At first, the doll, known as Chucky, slowly gets to bond with Andy. However, as Andy deals with issues involving both his cat and Karen’s boyfriend Shane, Chucky shows a side that proves to be very dangerous. With his restrictions off, Chucky begins a deadly spree that eventually makes it way to Andy as he finds himself targeted by Chucky. Chucky feels if Andy can’t be his best friend, then no one can. Andy must attempt to rely on his new friends Falyn and Pugg to help him find a way to stop Chucky’s reign of terror before it is too late.
When it was announced that Chucky would be getting a reboot, fans were extremely shocked because in 2017, the original Child’s Play saga continued with Cult of Chucky. However, creator Don Mancini did tell viewers that MGM only have the rights to the original film and he would have zero involvement in the film. The concept of the original, a serial killer possessing a doll before his death was ingenious. However, this new film would involve a re-programmed smart doll (just like the recently released and reviewed Banana Splits Movie) and one can only thank God that they found Mark Hamill to voice the new doll.
Hamill may be no Brad Dourif, but as both Luke Skywalker and one of the most popular voice actors today, Hamill is great as the new Chucky, who looks very creepy from the get-go. The facial expressions are both funny and disturbing at times. Gabriel Bateman, whose Andy Barclay is now a teenager who is partially deaf, finds himself alone until he bonds with Chucky. However, eventually he befriends two other kids, Falyn and Pugg, played respectively with toughness by Beatrice Kitsos and comic relief by Ty Consiglio. And this poses a threat to Chucky, who by then, offed both a cat and her mother’s overbearing boyfriend, especially after Andy is berated by the boyfriend, the victim of some pranks.
Aubrey Plaza’s new take on Karen Barclay brings a bit of her trademark brand of acting along with the eventual realization of what her son’s new doll has been doing, brings a bit of shock and anger to the role. Meanwhile, Bryan Tyree Henry’s Mike Norris is definitely a far cry from Chris Sarandon’s tough demeanor as Henry’s take is a more likable character who sees Andy as a likable kid. However, it is in the third act where he does show off a tough exterior due to a traumatic incident that happens on behalf of our insane killer doll. The third act alone serves as a total bats**t scene that can act as a fear of technology and what it’s capable of today.

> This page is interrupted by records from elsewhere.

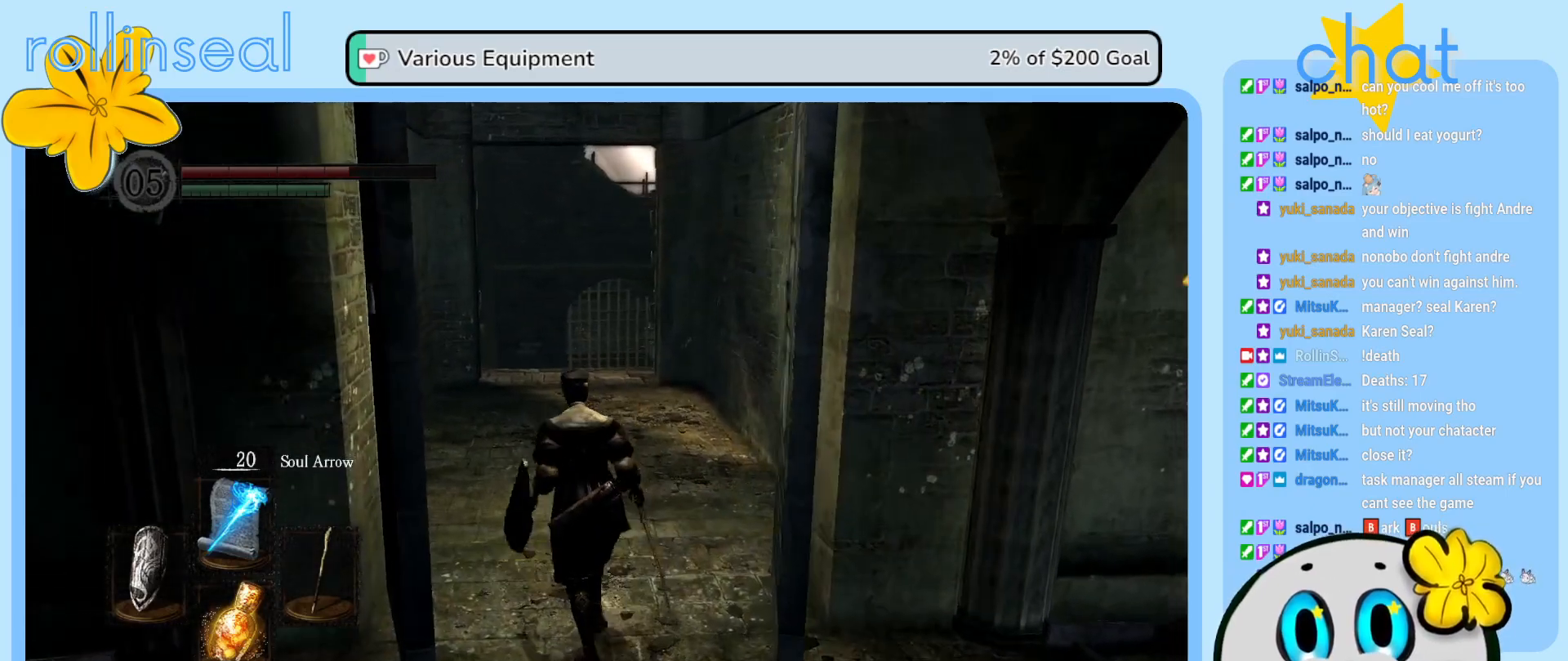
{"buttons": [], "left_stick": "up", "right_stick": "center", "events": [[50, "right_stick", "down"], [300, "right_stick", "center"]]}
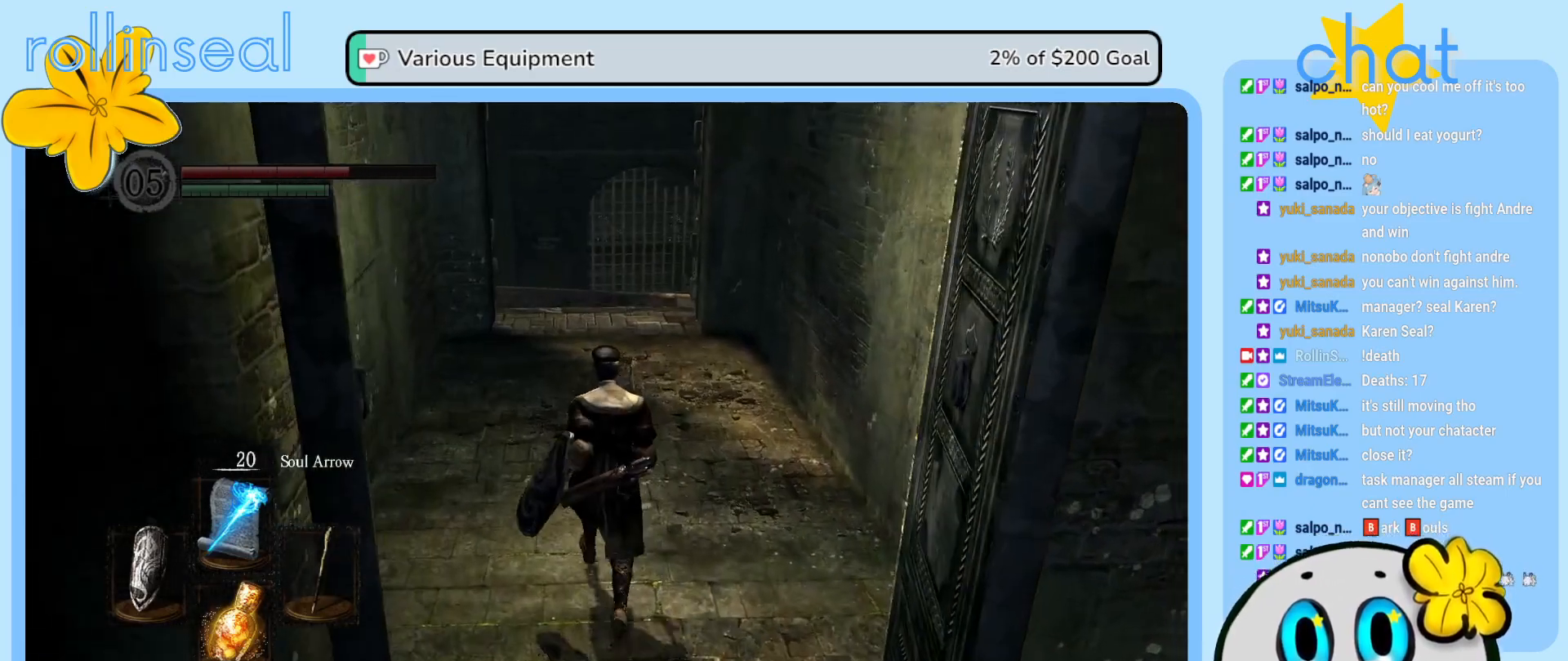
{"buttons": [], "left_stick": "up", "right_stick": "center", "events": []}
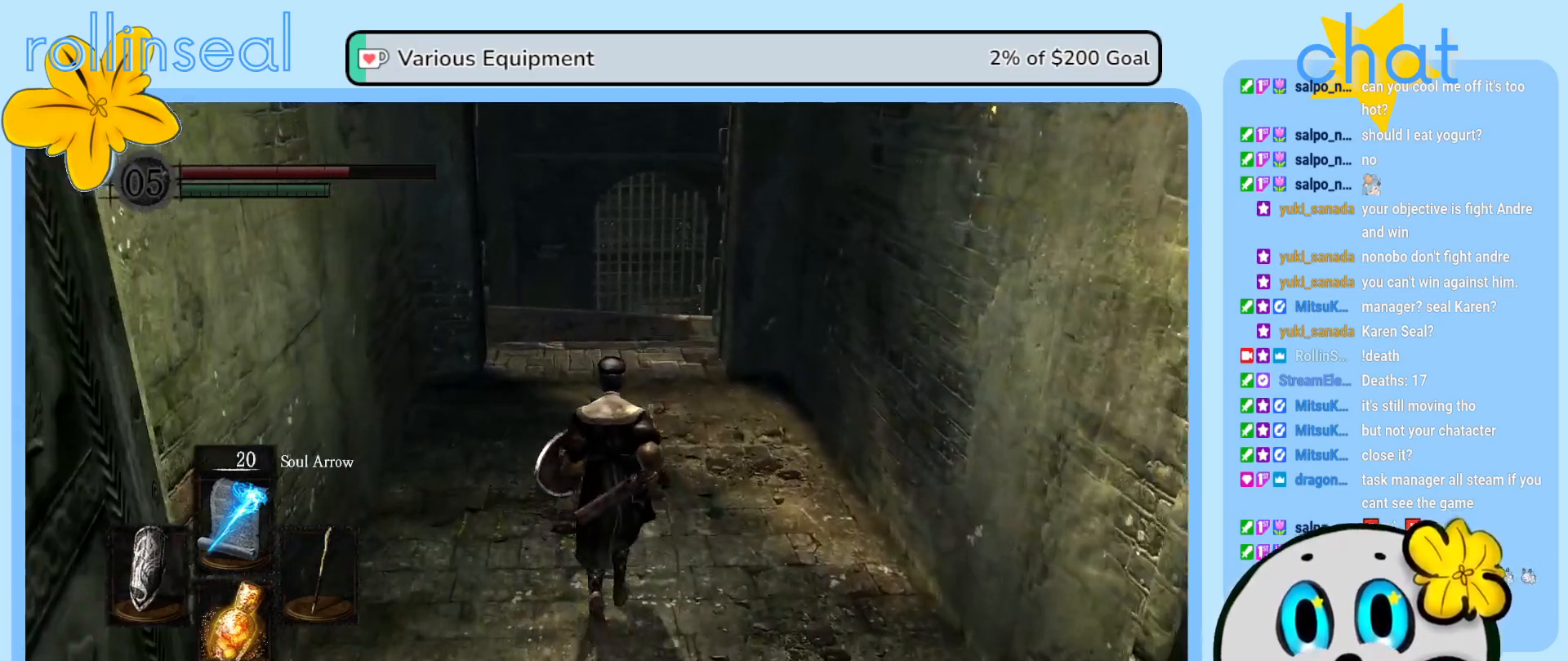
{"buttons": [], "left_stick": "up", "right_stick": "center", "events": [[267, "right_stick", "down-right"], [500, "right_stick", "center"]]}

The Child’s Play reboot is pretty much what is expected when technology can go awry and serves as a pretty good modern update. While it will not live up to the original film or its sequels, its intentions are met in this case, all thanks to Mark Hamill’s voiceover as the new killer doll Chucky.
WFG RATING: B
MGM and Orion Pictures presents an Oddfellows Entertainment production in association with Bron Creative, Creative Wealth Media Finance, and KatzSmith Productions. Director: Lars Klevberg. Producers: David Katzenberg and Seth Grahame-Smith. Writer: Tyler Burton Smith; based on the original 1988 film written by Don Mancini. Cinematography: Brendan Uegama. Editing: Tom Elkins and Julia Wong.
Cast: Aubrey Plaza, Gabriel Bateman, Brian Tyree Henry, Tim Matheson, David Lewis, Trent Redekop, Beatrice Kitsos, Ty Consiglio, Carlease Burke, Marlon Kazadi, Mark Hamill (voice)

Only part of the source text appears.